╔══
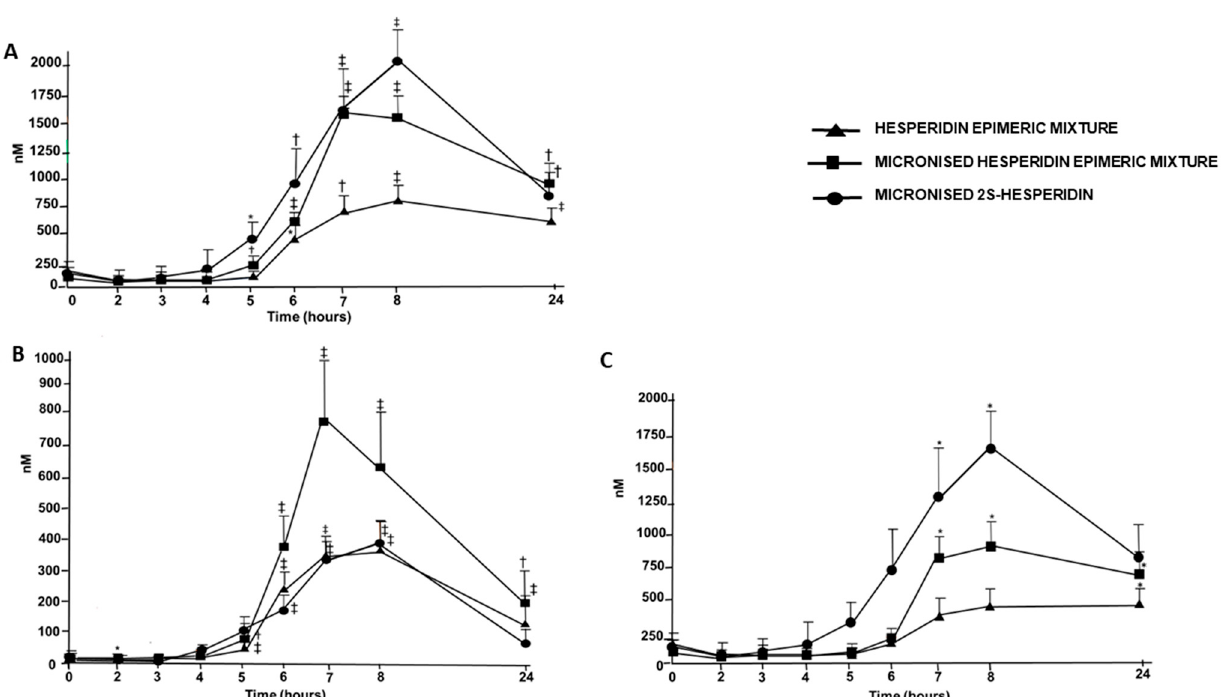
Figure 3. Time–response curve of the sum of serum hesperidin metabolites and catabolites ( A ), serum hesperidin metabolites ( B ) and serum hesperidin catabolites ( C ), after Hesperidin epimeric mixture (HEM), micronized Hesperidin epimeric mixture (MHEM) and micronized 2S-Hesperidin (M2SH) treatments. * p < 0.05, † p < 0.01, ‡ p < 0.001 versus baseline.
╚══
╔══
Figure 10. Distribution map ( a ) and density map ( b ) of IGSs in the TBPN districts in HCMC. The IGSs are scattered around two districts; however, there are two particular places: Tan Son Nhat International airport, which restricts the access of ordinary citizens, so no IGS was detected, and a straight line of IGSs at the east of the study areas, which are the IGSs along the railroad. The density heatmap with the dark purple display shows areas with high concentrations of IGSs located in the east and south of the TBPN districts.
╚══
╔══
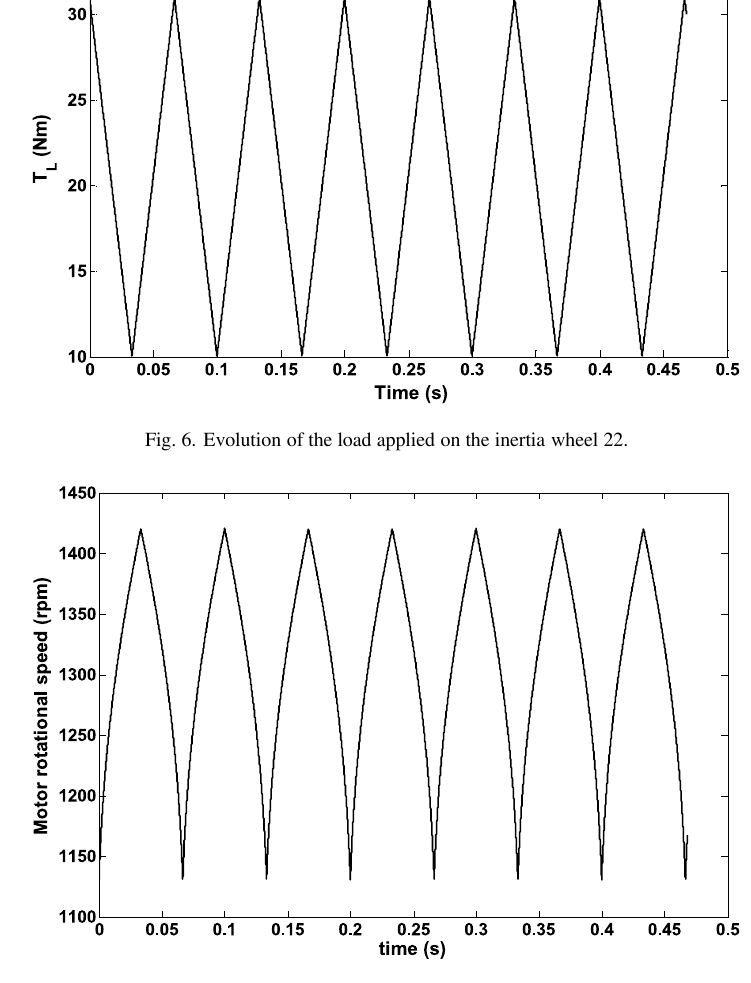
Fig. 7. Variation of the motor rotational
╚══
◆ **TASK ITEM**
Check each line of the entries above for the word "Figure". List the ones that have it.

◆ **EXERCISE OUTPUT**
Figure 3. Time–response curve of the sum of serum hesperidin metabolites and catabolites ( A ), serum hesperidin metabolites ( B ) and serum hesperidin catabolites ( C ), after Hesperidin epimeric mixture (HEM), micronized Hesperidin epimeric mixture (MHEM) and micronized 2S-Hesperidin (M2SH) treatments. * p < 0.05, † p < 0.01, ‡ p < 0.001 versus baseline.
Figure 10. Distribution map ( a ) and density map ( b ) of IGSs in the TBPN districts in HCMC. The IGSs are scattered around two districts; however, there are two particular places: Tan Son Nhat International airport, which restricts the access of ordinary citizens, so no IGS was detected, and a straight line of IGSs at the east of the study areas, which are the IGSs along the railroad. The density heatmap with the dark purple display shows areas with high concentrations of IGSs located in the east and south of the TBPN districts.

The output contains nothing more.